Your assignment: Exactly the lines below from the one with "framed print: none [56,115,109,195]" up to and including the one with "utensil holder: none" make up the answer, with nothing else added.

Data for analysis:
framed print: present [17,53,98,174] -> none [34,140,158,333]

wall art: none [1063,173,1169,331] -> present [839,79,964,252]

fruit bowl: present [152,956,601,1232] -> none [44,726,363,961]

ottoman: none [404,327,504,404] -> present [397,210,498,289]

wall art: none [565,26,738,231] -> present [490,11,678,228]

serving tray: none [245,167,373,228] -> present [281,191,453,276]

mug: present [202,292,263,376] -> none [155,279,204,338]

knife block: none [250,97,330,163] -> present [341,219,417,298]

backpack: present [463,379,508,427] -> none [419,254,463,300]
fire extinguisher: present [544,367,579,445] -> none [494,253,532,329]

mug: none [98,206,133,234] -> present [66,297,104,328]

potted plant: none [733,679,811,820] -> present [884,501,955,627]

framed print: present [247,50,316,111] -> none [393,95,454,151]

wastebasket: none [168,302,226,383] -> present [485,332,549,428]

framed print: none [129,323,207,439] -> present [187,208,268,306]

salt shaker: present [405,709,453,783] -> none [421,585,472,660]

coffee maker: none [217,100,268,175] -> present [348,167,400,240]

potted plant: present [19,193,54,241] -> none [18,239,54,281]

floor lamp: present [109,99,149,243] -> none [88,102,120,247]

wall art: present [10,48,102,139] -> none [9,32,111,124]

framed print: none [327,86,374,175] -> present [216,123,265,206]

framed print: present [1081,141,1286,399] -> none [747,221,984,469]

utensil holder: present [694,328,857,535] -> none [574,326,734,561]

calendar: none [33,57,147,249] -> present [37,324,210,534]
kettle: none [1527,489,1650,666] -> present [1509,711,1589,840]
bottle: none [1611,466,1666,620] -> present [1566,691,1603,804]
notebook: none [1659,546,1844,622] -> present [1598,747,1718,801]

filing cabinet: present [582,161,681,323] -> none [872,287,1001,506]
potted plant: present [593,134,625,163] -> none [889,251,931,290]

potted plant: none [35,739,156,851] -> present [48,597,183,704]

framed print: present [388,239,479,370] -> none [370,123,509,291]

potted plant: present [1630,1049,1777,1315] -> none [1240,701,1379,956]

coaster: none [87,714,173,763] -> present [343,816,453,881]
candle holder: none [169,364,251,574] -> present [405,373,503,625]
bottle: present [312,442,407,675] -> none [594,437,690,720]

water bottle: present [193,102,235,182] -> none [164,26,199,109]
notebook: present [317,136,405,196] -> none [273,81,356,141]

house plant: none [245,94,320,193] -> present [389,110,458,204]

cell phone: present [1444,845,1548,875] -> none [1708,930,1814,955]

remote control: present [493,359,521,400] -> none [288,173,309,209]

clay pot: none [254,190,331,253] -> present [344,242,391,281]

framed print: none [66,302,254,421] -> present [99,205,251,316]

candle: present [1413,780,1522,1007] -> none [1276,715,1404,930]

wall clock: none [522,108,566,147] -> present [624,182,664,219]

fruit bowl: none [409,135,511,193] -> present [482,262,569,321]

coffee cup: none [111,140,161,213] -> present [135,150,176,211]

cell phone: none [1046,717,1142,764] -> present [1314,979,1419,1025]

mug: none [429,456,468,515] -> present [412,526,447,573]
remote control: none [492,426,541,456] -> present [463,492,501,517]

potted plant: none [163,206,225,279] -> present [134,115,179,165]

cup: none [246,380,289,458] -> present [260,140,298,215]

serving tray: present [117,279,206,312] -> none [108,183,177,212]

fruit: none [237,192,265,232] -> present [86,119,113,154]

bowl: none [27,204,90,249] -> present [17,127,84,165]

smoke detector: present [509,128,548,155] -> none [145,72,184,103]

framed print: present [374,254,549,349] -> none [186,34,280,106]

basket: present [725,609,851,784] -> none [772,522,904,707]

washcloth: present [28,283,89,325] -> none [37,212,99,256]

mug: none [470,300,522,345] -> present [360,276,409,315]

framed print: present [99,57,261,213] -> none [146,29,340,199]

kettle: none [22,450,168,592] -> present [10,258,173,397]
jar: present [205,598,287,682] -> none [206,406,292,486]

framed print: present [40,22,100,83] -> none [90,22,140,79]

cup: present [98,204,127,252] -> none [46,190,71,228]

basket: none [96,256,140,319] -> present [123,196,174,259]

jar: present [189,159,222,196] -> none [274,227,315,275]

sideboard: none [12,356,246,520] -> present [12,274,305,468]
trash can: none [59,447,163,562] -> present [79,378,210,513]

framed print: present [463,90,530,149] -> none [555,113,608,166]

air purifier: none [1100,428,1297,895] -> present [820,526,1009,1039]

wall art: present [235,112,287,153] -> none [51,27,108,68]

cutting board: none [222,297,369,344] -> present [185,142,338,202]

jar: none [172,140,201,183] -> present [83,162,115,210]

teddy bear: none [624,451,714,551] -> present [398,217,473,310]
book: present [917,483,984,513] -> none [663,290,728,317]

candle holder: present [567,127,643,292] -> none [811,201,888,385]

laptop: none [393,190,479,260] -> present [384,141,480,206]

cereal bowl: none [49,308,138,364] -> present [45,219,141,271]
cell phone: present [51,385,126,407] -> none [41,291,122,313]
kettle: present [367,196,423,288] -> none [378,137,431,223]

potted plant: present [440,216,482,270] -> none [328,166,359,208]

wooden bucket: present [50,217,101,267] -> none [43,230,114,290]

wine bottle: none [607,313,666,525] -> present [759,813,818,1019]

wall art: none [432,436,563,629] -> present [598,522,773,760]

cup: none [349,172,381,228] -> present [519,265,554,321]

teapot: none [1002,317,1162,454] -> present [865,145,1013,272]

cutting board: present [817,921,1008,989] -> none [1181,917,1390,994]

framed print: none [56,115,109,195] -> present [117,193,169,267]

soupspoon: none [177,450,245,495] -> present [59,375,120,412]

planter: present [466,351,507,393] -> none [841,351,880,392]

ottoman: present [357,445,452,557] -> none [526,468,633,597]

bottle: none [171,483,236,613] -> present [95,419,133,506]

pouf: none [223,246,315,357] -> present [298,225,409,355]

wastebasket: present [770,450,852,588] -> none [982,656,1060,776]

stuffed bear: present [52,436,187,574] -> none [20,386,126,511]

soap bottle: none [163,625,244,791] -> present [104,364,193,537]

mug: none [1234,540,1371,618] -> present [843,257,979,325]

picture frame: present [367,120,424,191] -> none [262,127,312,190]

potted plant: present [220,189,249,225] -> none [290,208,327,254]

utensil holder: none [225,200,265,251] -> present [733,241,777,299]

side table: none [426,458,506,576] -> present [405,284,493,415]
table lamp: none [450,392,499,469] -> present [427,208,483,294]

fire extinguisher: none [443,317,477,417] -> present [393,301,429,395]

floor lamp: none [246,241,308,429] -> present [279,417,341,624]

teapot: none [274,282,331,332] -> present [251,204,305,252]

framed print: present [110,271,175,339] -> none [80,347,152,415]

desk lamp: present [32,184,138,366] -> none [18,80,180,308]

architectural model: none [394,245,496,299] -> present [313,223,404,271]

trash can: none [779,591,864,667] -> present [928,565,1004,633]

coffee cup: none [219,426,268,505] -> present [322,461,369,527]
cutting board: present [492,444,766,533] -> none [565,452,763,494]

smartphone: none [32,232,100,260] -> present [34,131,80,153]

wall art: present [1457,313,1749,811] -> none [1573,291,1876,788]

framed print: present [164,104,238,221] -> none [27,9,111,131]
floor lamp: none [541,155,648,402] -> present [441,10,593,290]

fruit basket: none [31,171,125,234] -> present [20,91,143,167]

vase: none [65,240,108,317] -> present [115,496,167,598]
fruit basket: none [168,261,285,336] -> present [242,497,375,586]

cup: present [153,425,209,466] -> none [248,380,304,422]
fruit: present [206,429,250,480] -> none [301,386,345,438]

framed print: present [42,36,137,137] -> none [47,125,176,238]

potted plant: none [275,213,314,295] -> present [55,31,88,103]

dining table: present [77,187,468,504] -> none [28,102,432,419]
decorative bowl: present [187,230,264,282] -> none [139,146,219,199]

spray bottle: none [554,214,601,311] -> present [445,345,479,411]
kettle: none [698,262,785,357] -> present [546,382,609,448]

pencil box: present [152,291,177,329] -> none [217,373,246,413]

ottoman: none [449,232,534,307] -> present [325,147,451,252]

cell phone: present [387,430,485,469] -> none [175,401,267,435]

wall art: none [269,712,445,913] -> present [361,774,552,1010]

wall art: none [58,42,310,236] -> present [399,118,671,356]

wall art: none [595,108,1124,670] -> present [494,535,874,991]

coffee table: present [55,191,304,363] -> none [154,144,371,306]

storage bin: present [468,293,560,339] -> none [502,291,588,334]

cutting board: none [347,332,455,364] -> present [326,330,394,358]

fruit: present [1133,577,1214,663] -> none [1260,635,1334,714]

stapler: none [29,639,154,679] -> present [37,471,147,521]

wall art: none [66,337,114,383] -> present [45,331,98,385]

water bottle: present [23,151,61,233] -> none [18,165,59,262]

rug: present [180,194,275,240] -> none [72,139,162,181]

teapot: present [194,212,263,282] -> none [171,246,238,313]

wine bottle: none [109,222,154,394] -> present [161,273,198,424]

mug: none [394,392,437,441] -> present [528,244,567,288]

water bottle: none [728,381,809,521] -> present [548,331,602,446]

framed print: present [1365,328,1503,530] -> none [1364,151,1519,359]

Answer section:
framed print: none [56,115,109,195] -> present [117,193,169,267]

soupspoon: none [177,450,245,495] -> present [59,375,120,412]

planter: present [466,351,507,393] -> none [841,351,880,392]

ottoman: present [357,445,452,557] -> none [526,468,633,597]

bottle: none [171,483,236,613] -> present [95,419,133,506]

pouf: none [223,246,315,357] -> present [298,225,409,355]

wastebasket: present [770,450,852,588] -> none [982,656,1060,776]

stuffed bear: present [52,436,187,574] -> none [20,386,126,511]

soap bottle: none [163,625,244,791] -> present [104,364,193,537]

mug: none [1234,540,1371,618] -> present [843,257,979,325]

picture frame: present [367,120,424,191] -> none [262,127,312,190]

potted plant: present [220,189,249,225] -> none [290,208,327,254]

utensil holder: none [225,200,265,251] -> present [733,241,777,299]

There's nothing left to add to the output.